EXERCISE REQUIREMENTS
Reproduce, exactly and in full, only the lines below from the one containing "Dexterity or Status" through the one containing "entangled, and now".

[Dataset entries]
>>

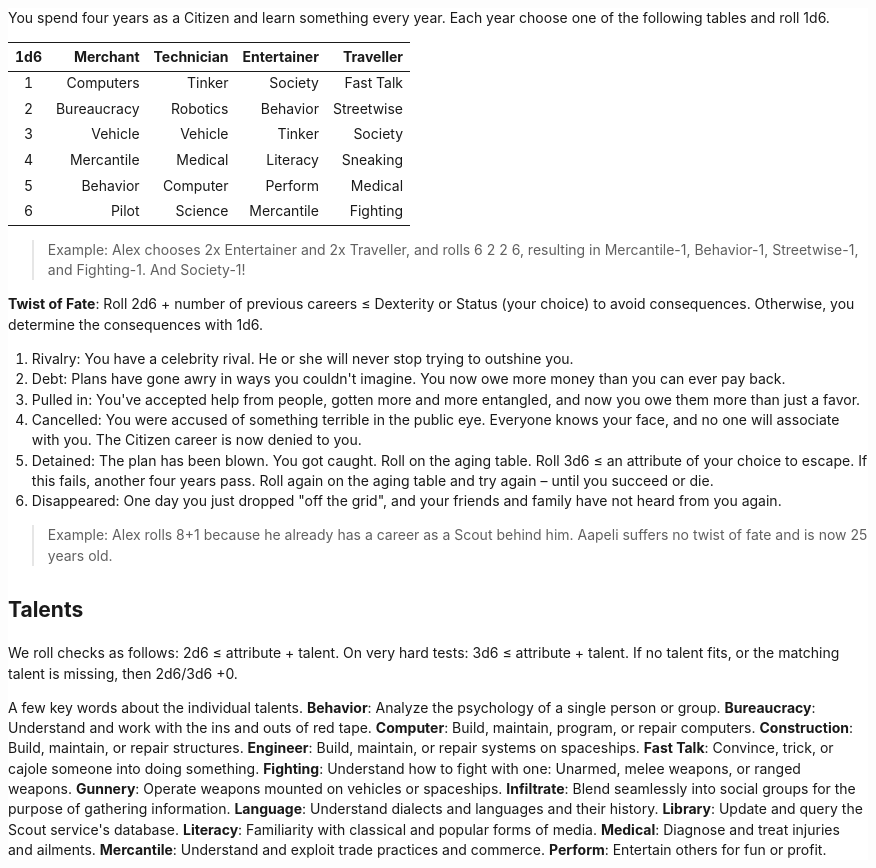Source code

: You spend four years as a Citizen and learn something every year. 
Each year choose one of the following tables and roll 1d6.

| 1d6 |    Merchant | Technician | Entertainer |  Traveller |
|:---:|------------:|-----------:|------------:|-----------:|
| 1   |   Computers |     Tinker |     Society |  Fast Talk |
| 2   | Bureaucracy |   Robotics |    Behavior | Streetwise |
| 3   |     Vehicle |    Vehicle |      Tinker |    Society |
| 4   |  Mercantile |    Medical |    Literacy |   Sneaking |
| 5   |    Behavior |   Computer |     Perform |    Medical |
| 6   |       Pilot |    Science |  Mercantile |   Fighting |

> Example: Alex chooses 2x Entertainer and 2x Traveller, and rolls 6 2 2 6,
> resulting in Mercantile-1, Behavior-1, Streetwise-1, and Fighting-1. 
> And Society-1!

**Twist of Fate**: Roll 2d6 + number of previous careers ≤
Dexterity or Status (your choice) to avoid consequences.
Otherwise, you determine the consequences with 1d6.

1. Rivalry: You have a celebrity rival. He or she will never
   stop trying to outshine you.
2. Debt: Plans have gone awry in ways you couldn't imagine. You now
   owe more money than you can ever pay back.
3. Pulled in: You've accepted help from people, gotten more and more
   entangled, and now you owe them more than just a favor.
4. Cancelled: You were accused of something terrible in the public eye. 
   Everyone knows your face, and no one will associate with you. The Citizen 
   career is now denied to you.
5. Detained: The plan has been blown. You got caught. Roll on the
   aging table. Roll 3d6 ≤ an attribute of your choice to escape. If
   this fails, another four years pass. Roll again on the aging table
   and try again – until you succeed or die.
6. Disappeared: One day you just dropped "off the grid", and your friends
   and family have not heard from you again.

> Example: Alex rolls 8+1 because he already has a career as a Scout
> behind him. Aapeli suffers no twist of fate and is now 25 years
> old.

## Talents

We roll checks as follows: 2d6 ≤ attribute + talent. On very hard
tests: 3d6 ≤ attribute + talent. If no talent fits, or the matching
talent is missing, then 2d6/3d6 +0.

A few key words about the individual talents.
**Behavior**: Analyze the psychology of a single person or group.
**Bureaucracy**: Understand and work with the ins and outs of red tape.
**Computer**: Build, maintain, program, or repair computers.
**Construction**: Build, maintain, or repair structures.
**Engineer**: Build, maintain, or repair systems on spaceships.
**Fast Talk**: Convince, trick, or cajole someone into doing something.
**Fighting**: Understand how to fight with one: Unarmed, melee weapons, or ranged weapons.
**Gunnery**: Operate weapons mounted on vehicles or spaceships.
**Infiltrate**: Blend seamlessly into social groups for the purpose of gathering information.
**Language**: Understand dialects and languages and their history.
**Library**: Update and query the Scout service's database.
**Literacy**: Familiarity with classical and popular forms of media.
**Medical**: Diagnose and treat injuries and ailments.
**Mercantile**: Understand and exploit trade practices and commerce.
**Perform**: Entertain others for fun or profit.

<<

RESPONSE AREA
Dexterity or Status (your choice) to avoid consequences.
Otherwise, you determine the consequences with 1d6.

1. Rivalry: You have a celebrity rival. He or she will never
   stop trying to outshine you.
2. Debt: Plans have gone awry in ways you couldn't imagine. You now
   owe more money than you can ever pay back.
3. Pulled in: You've accepted help from people, gotten more and more
   entangled, and now you owe them more than just a favor.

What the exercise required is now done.